Le débat, qui tourne autour des commerces de textiles et de chaussures, a été relancé après les interdictions intervenues il y a plus d'un mois à l'encontre du magasin Louis Vuitton sur les Champs-Elysées à Paris et du centre commercial Usines-Center de Villacoublay. Ces décisions ont été rendues à la suite d'actions en justice lancées par des syndicats et la FNH (Fédération nationale de l'habillement, 55.000 magasins).

La loi actuelle, datant de 1906 avec une dimension religieuse, interdit le travail salarié dimanche. Cependant, son interprétation est rendue complexe par le foisonnement de dérogations (180 au total). Elles portent notamment sur des secteurs aussi divers que l'alimentation ou le loisir (location de DVD, jardinage, bricolage…).
Les magasins de textiles et de chaussures peuvent ouvrir cinq dimanches dans l'année, un droit soumis à autorisation du préfet et souvent utilisé pour le premier dimanche des soldes, avant la rentrée scolaire et les fêtes de fin d'année. Mais, bravant la législation, de nombreux commerces restent ouverts le dimanche sans être inquiétés.

Les magasins d'Usines Center Villacoublay ont ainsi défié la loi pendant une vingtaine d'années et continuent de le faire malgré la décision de justice rendue en juin.
"Les clients sont très nombreux à venir nous soutenir. La fréquentation est en hausse de 20% depuis la décision de justice et le chiffre d'affaires le dimanche représente toujours entre 35% et 40% des ventes de la semaine", a précisé Jean-Patrick Grumberg, président de l'association des exploitants d'Usines Center Villacoublay.
Au côté d'Usines Center, des centres commerciaux, chaînes et grands magasins militent pour une plus grande liberté. Ils mettent en avant un sondage IPSOS selon lequel 73% des Franciliens seraient favorables à l'ouverture des magasins le dimanche.

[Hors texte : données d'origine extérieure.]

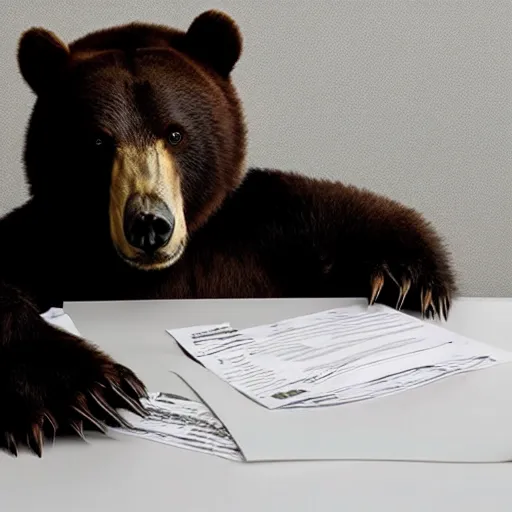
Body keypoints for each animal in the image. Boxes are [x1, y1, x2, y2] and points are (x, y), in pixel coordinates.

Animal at [0, 9, 456, 456]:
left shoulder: (258, 231)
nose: (149, 224)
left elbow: (337, 212)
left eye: (175, 133)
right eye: (98, 141)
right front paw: (89, 391)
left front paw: (403, 277)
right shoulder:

En face, la FNH brandit un sondage national BVA indiquant que 76,6% des Français ne souhaiteraient pas travailler le dimanche et 70,3% d'entre eux n'iraient pas davantage dans les commerces s'ils ouvraient ce jour-là.
La FNH et les syndicats sont radicalement opposés au travail dominical, la première jugeant qu'elle crée une concurrence déloyale, les seconds craignant les destructions d'emplois. Des procédures engagées par la FNH sont encore en cours, dont l'une portant sur le second Usines Center (Val d'Oise).

Pierre Lellouche, député UMP de Paris a déposé le 6 juillet une proposition de loi maintenant le principe de repos dominical, mais prévoyant la possibilité de déroger à cette règle. Mais "en aucun cas, le salarié ne pourra y être contraint", d'après le texte. Toutefois, cette proposition ne garantit pas un supplément de rémunération pour le travail le dimanche. En revanche, le texte plafonne tout supplément à 100% de la rémunération.

En attendant l'examen de cette proposition par le Parlement, 120 commerçants d'Usines Center ont déposé des demandes de dérogations auprès du préfet des Yvelines et espèrent une décision avant fin juillet.